Records to process:
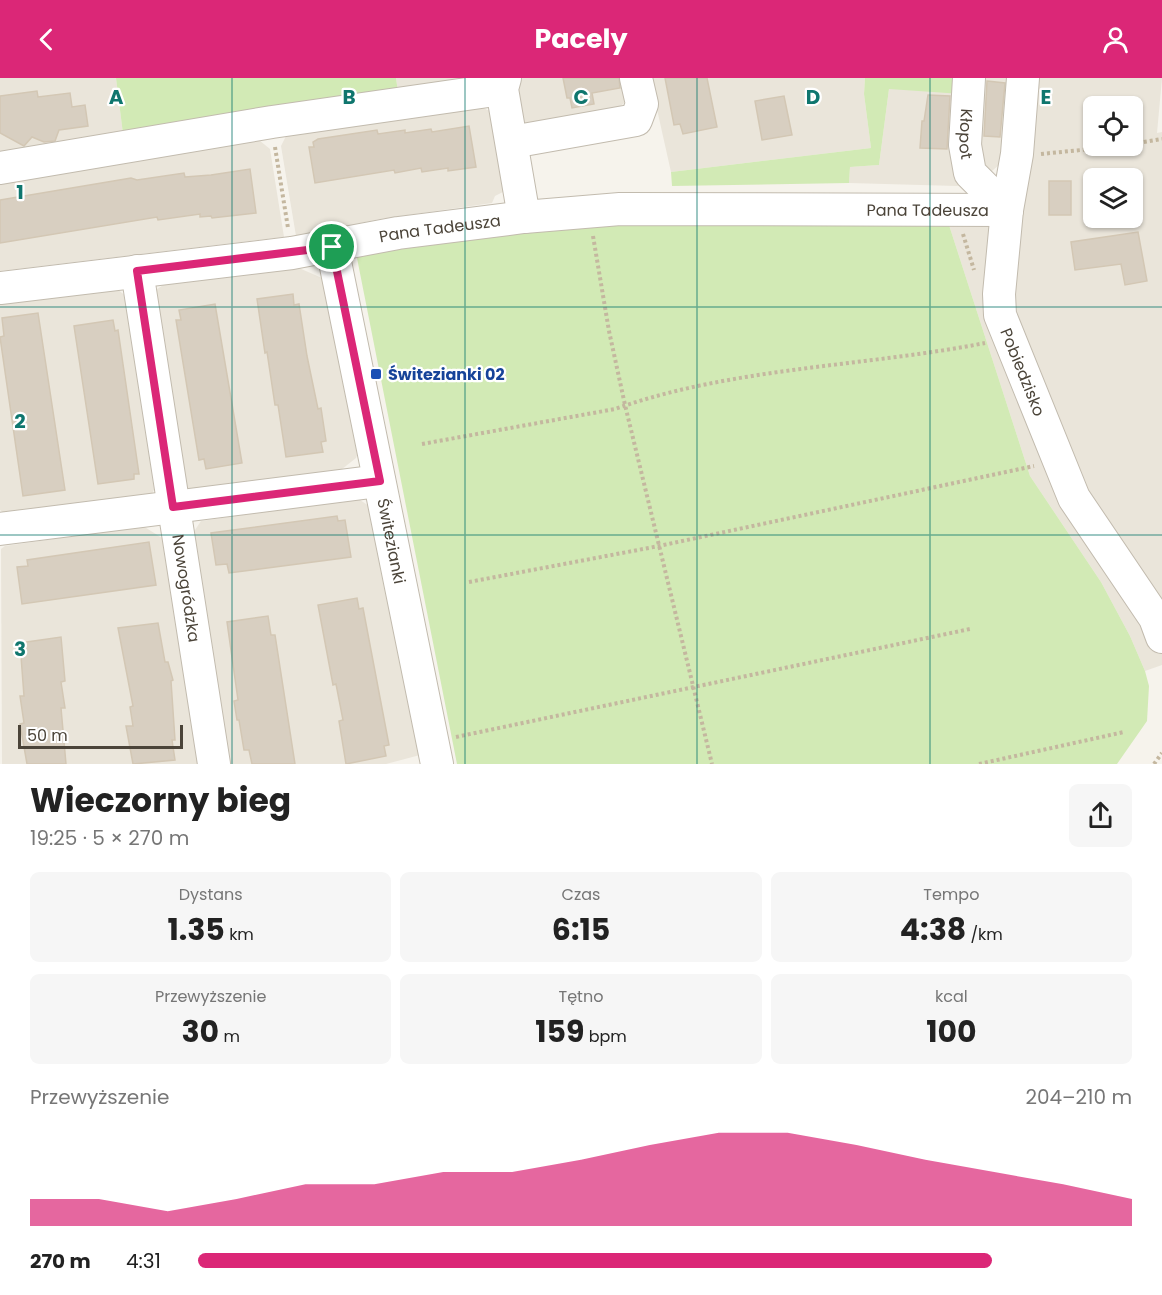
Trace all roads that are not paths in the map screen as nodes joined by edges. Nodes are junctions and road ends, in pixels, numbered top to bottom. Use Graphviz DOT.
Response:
graph roads {
  1 [pos="636,78"];
  2 [pos="969,78"];
  3 [pos="1023,78"];
  4 [pos="504,84"];
  5 [pos="512,142"];
  6 [pos="0,168"];
  7 [pos="1007,210"];
  8 [pos="524,217"];
  9 [pos="332,247"];
  10 [pos="137,271"];
  11 [pos="0,288"];
  12 [pos="380,481"];
  13 [pos="173,507"];
  14 [pos="0,529"];
  15 [pos="1162,637"];
  16 [pos="214,764"];
  17 [pos="436,764"];
  1 -- 5 [label="street"];
  2 -- 7 [label="street, Kłopot"];
  3 -- 7 [label="street, Pobiedzisko"];
  4 -- 5 [label="street, Pana Tadeusza"];
  4 -- 6 [label="street, Pana Tadeusza"];
  5 -- 8 [label="street, Pana Tadeusza"];
  7 -- 8 [label="street, Pana Tadeusza"];
  7 -- 15 [label="street, Pobiedzisko"];
  8 -- 9 [label="street, Pana Tadeusza"];
  9 -- 10 [label="street, Pana Tadeusza"];
  9 -- 12 [label="street, Świtezianki"];
  10 -- 11 [label="street, Pana Tadeusza"];
  10 -- 13 [label="street, Nowogródzka"];
  12 -- 13 [label="street"];
  12 -- 17 [label="street, Świtezianki"];
  13 -- 14 [label="street"];
  13 -- 16 [label="street, Nowogródzka"];
}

Brief:
Repeat the records verbatim, excluding pictures.

Task answer:
Trace all roads that are not paths in the map screen as nodes joined by edges. Nodes are junctions and road ends, in pixels, numbered top to bottom. Use Graphviz DOT.
Response:
graph roads {
  1 [pos="636,78"];
  2 [pos="969,78"];
  3 [pos="1023,78"];
  4 [pos="504,84"];
  5 [pos="512,142"];
  6 [pos="0,168"];
  7 [pos="1007,210"];
  8 [pos="524,217"];
  9 [pos="332,247"];
  10 [pos="137,271"];
  11 [pos="0,288"];
  12 [pos="380,481"];
  13 [pos="173,507"];
  14 [pos="0,529"];
  15 [pos="1162,637"];
  16 [pos="214,764"];
  17 [pos="436,764"];
  1 -- 5 [label="street"];
  2 -- 7 [label="street, Kłopot"];
  3 -- 7 [label="street, Pobiedzisko"];
  4 -- 5 [label="street, Pana Tadeusza"];
  4 -- 6 [label="street, Pana Tadeusza"];
  5 -- 8 [label="street, Pana Tadeusza"];
  7 -- 8 [label="street, Pana Tadeusza"];
  7 -- 15 [label="street, Pobiedzisko"];
  8 -- 9 [label="street, Pana Tadeusza"];
  9 -- 10 [label="street, Pana Tadeusza"];
  9 -- 12 [label="street, Świtezianki"];
  10 -- 11 [label="street, Pana Tadeusza"];
  10 -- 13 [label="street, Nowogródzka"];
  12 -- 13 [label="street"];
  12 -- 17 [label="street, Świtezianki"];
  13 -- 14 [label="street"];
  13 -- 16 [label="street, Nowogródzka"];
}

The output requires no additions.